Dataset excerpt:
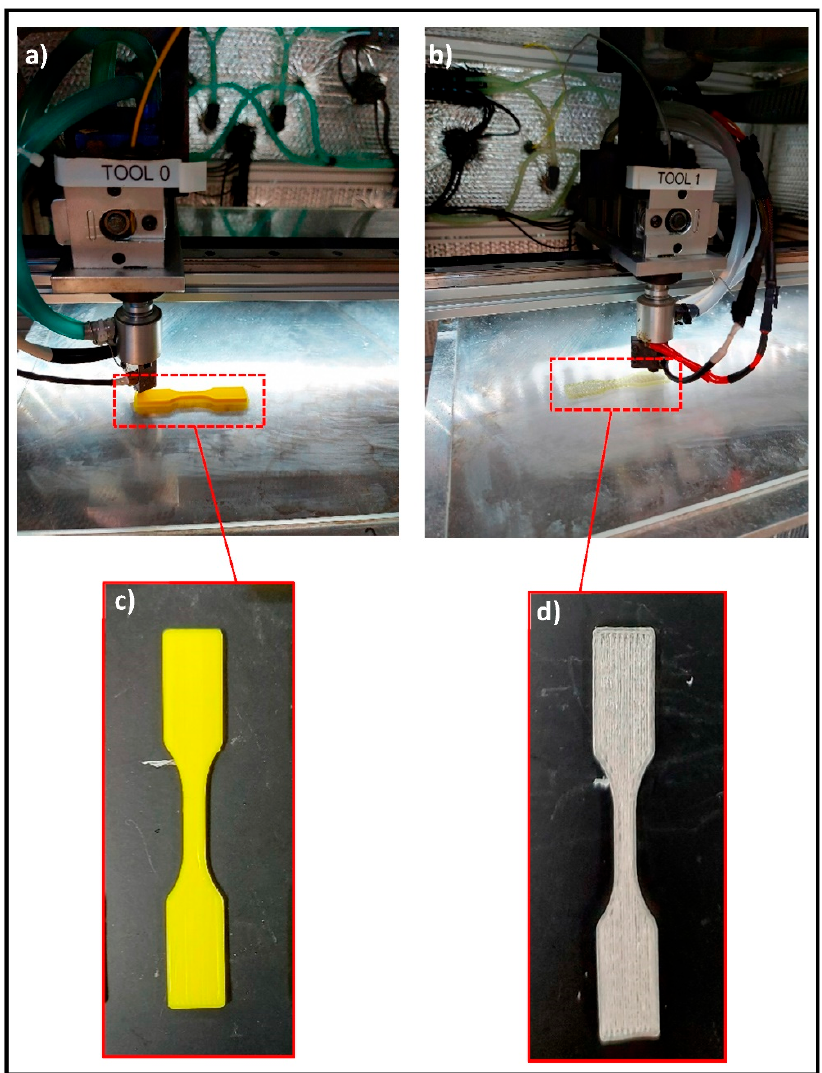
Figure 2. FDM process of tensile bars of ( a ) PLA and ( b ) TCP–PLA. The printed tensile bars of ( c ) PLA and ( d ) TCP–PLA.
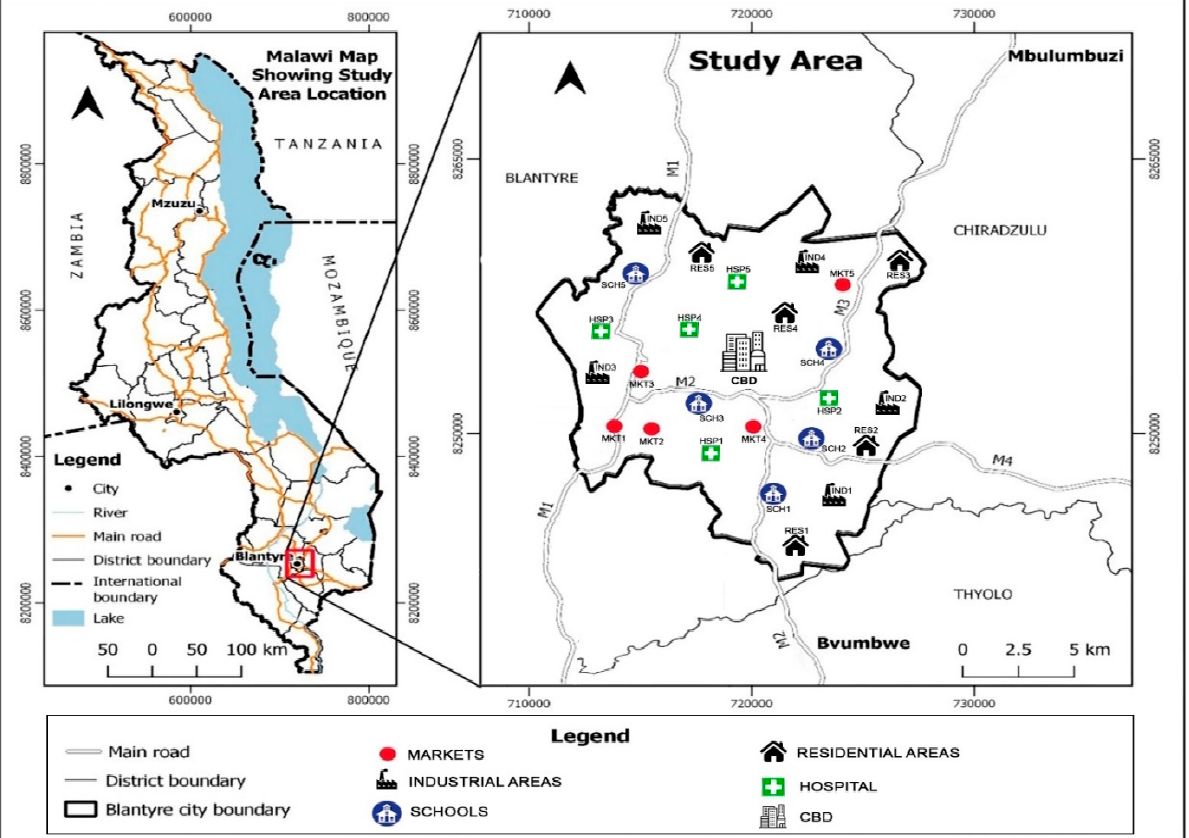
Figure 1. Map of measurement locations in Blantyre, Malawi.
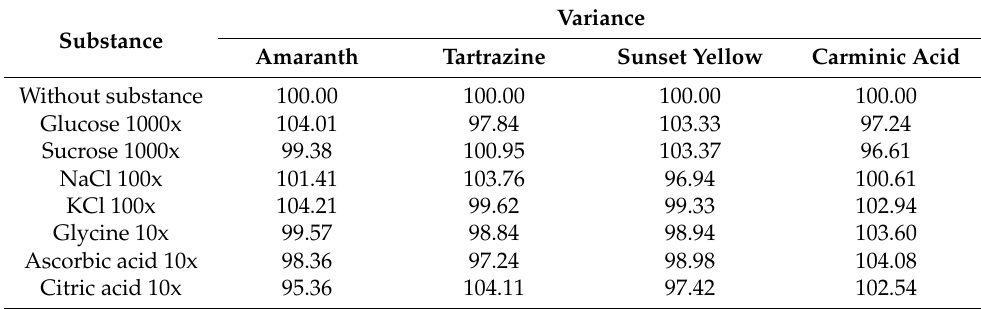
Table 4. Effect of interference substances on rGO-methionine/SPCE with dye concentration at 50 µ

Assigned task:
Only the pictures are to be dropped; the rest of the material above must be duplicated exactly.

Written solution:
Figure 2. FDM process of tensile bars of ( a ) PLA and ( b ) TCP–PLA. The printed tensile bars of ( c ) PLA and ( d ) TCP–PLA.
Figure 1. Map of measurement locations in Blantyre, Malawi.
Table 4. Effect of interference substances on rGO-methionine/SPCE with dye concentration at 50 µ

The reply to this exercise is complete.